Si las válvulas han sido crioconservadas, las
mismas son descongeladas y lavadas tal y como se ha indicado
anteriormente; si las válvulas son frescas, las mismas son lavadas
una vez en 80 ml de LRD5, durante un período de 15 minutos, en una
copa de muestra estéril de 7 oz.
Una vez lavada la válvula, la misma es
transferida a una copa de muestra estéril de 7 oz que contiene
aproximadamente 80 ml de H_{2}O estéril y es colocada en una
incubadora a 37ºC, 5% de CO_{2}, durante un período de 4
horas.
La válvula es retirada a una copa de muestra
estéril de 7 oz que contiene aproximadamente 80 ml de solución de
nucleasa y devuelta a la incubadora durante el transcurso de una
noche.
Dia
2
La válvula es retirada a una copa de muestra
estéril de 7 oz que contiene aproximadamente 80 ml de solución
(ALT+) (conteniendo netilmicina, 54\mug/ml; lincomicina, 131
\mug/ml; cefotaxima, 145 \mug/ml; vancomicina, 109 \mug/ml;
rifampina, 65 \mug/ml; fluconazol, 100 \mug/ml; y amfotericina
B, 84 \mug/ml.
Dia
3-16
El medio es cambiado a días alternos durante un
período de dos semanas, utilizando solución ALT+ durante la primera
semana y DMEM durante la segunda.
Los siguientes procedimientos son procedimientos
de cultivo abiertos. Así pues, las tapas de la copa de muestra son
soltadas cuando se coloca en la incubadora.
Ejemplo
II
Válvulas de corazón porcino. Se obtuvieron
válvulas de corazón porcino procedentes de cerdos de mercado
(>120 kg). Una vez enjuagados en solución salina estéril
tamponada con fosfato, los corazones fueron diseccionados sobre el
terreno (se extrajeron las puntas) y enviados a 4ºC en PBS estéril.

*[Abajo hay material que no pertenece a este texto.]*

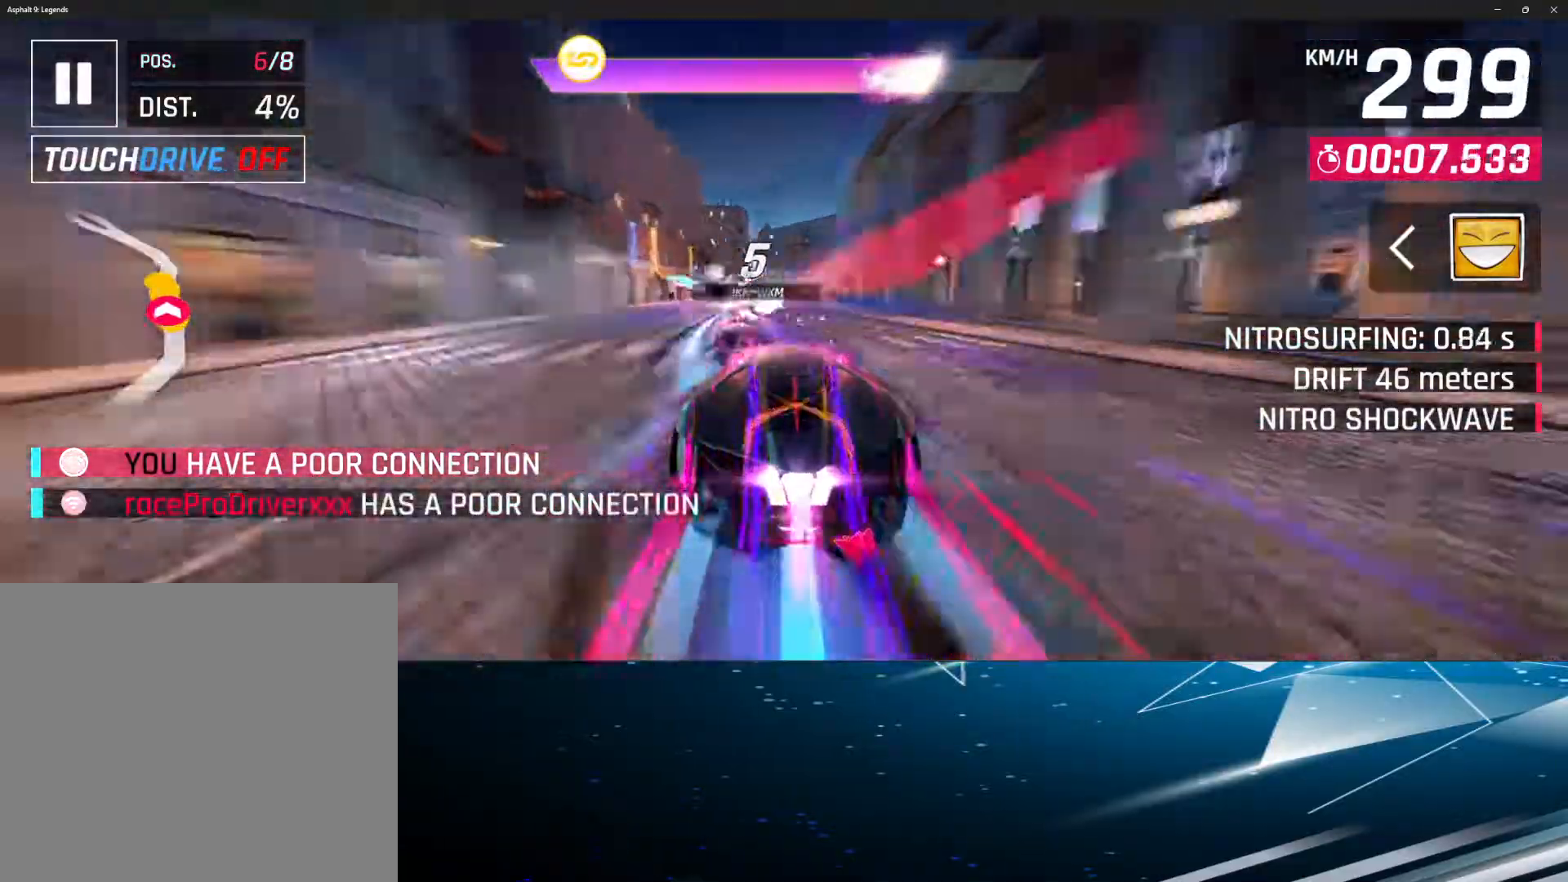
{"buttons": ["R1"], "left_stick": "center", "events": [[83, "R1", "down"], [117, "L1", "up"], [183, "R1", "up"], [267, "R1", "down"], [367, "R1", "up"], [483, "R1", "down"]]}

La totalidad de los corazones llegaron dentro de las 24 horas
siguientes al sacrificio del animal. Las válvulas aórticas y
pulmonares fueron diseccionadas como raíces. Estos tejidos fueron
sometidos a un paso de reducción de biocarga de incubación en una
mezcla de antibióticos y antimicóticos, durante un período de 48
horas a 48ºC. Los tejidos desinfectados fueron o bien
crioconservados (10% de DMSO (v/v) y 10% (v/v) de suero bovino
fetal, -1ºC/min) o fueron descelularizados a través de un
procedimiento que conlleva el tratamiento con medio hipotónico,
seguido de digestión con una mezcla de desoxirribonucleasa I y
ribonucleasa A. Transcurridos 12 días, las válvulas descelularizadas
fueron o bien crioconservadas tal y como se ha indicado con
anterioridad o fijadas químicamente en 0,35% de glutaraldehido
(peso/volumen), a 2 mmHg, en solución salina tamponada con fosfato
(pH 7,4), durante un período total de 7 días; la fijación a baja
presión asegura el mantenimiento del ondulado natural de la matriz
de colágeno. Los tejidos fijados no fueron crioconservados pero
fueron almacenados en una solución de glutaraldehido al 0,35%.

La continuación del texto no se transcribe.